Question

A uniform disk with a rotational inertia of 2.0 kg*m^2 and diameter 30 cm rotates on a frictionless fixed axis through its center and perpendicular to the disk faces. A uniform force of 4.0 N is applied tangentially to the rim of the disk. What is the angular velocity of the disk after 6.0 s?

A) 4.8 rad/sB) 1.8 rad/sC) 18 rad/sD) 3.6 rad/sE) 12 rad/s

Answer 1

The angular velocity of the disk after 6.0 s, with a uniform force applied tangentially, is calculated to be 1.8 rad/s.

Step-by-step explanation:

To determine the angular velocity of the disk after a certain time, we can use the relationship between torque (τ), angular acceleration (α), and angular velocity (ω). The formula for torque is τ = Iα, where I is the moment of inertia and α is the angular acceleration. Once we have the angular acceleration, we can find the angular velocity using ω = ω0 + αt.

In this case, the torque caused by the uniform force applied tangentially to the rim of the disk can be calculated as τ = Fr, where F is the force and r is the radius of the disk. The radius is half of the diameter, so r = 0.15 m. Therefore, τ = 4.0 N × 0.15 m = 0.6 N·m.

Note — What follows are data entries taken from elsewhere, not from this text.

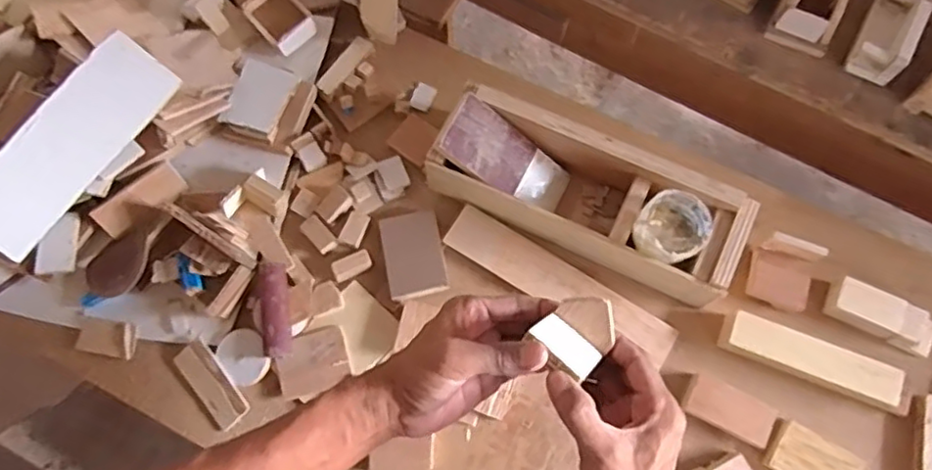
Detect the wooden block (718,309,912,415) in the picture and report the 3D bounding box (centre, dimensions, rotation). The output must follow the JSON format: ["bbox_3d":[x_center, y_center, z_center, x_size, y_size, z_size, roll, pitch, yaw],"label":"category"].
[{"bbox_3d":[0.352,0.128,0.634,0.182,0.019,0.043,21,74,8],"label":"wooden block"}]

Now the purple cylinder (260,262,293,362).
[{"bbox_3d":[-0.197,0.078,0.662,0.025,0.024,0.100,-10,72,-2],"label":"purple cylinder"}]

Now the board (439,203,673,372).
[{"bbox_3d":[0.100,0.051,0.676,0.260,0.013,0.051,30,76,10],"label":"board"}]

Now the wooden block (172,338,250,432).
[{"bbox_3d":[-0.262,0.154,0.654,0.038,0.010,0.095,-40,75,-10],"label":"wooden block"}]

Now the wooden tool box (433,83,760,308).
[{"bbox_3d":[0.125,-0.043,0.664,0.312,0.084,0.111,24,75,9],"label":"wooden tool box"}]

Now, using the formula for torque, we solve for angular acceleration: 0.6 N·m = 2.0 kg·m2 × α, giving us α = 0.3 rad/s2. Finally, since we're looking for the angular velocity after 6.0 s from rest (ω0 = 0), we find the angular velocity ω = 0 + (0.3 rad/s2 × 6.0 s) = 1.8 rad/s.

Answer 2

B)ωf = 1.8 rad/s

Step-by-step explanation:

Given that

I= 2 kg.m²

d= 30 cm ,r= 15 cm

F= 4 N

t= 6 s

The torque produce by force F about point center of disc

T= F .r

T= 4 x 0.15 = 0.6 N.m

Lets take angular acceleration of the disc is α rad/s²

T= I α

0.6 = α x 2

α= 0.3 rad/s²

We know that

ωf = ωi + α t

ω =Angular speed of the disc

Initial angular speed ωi = 0 rad/s

ωf = 0 + 0.3 x 6

ωf = 1.8 rad/s

Therefore the answer is B.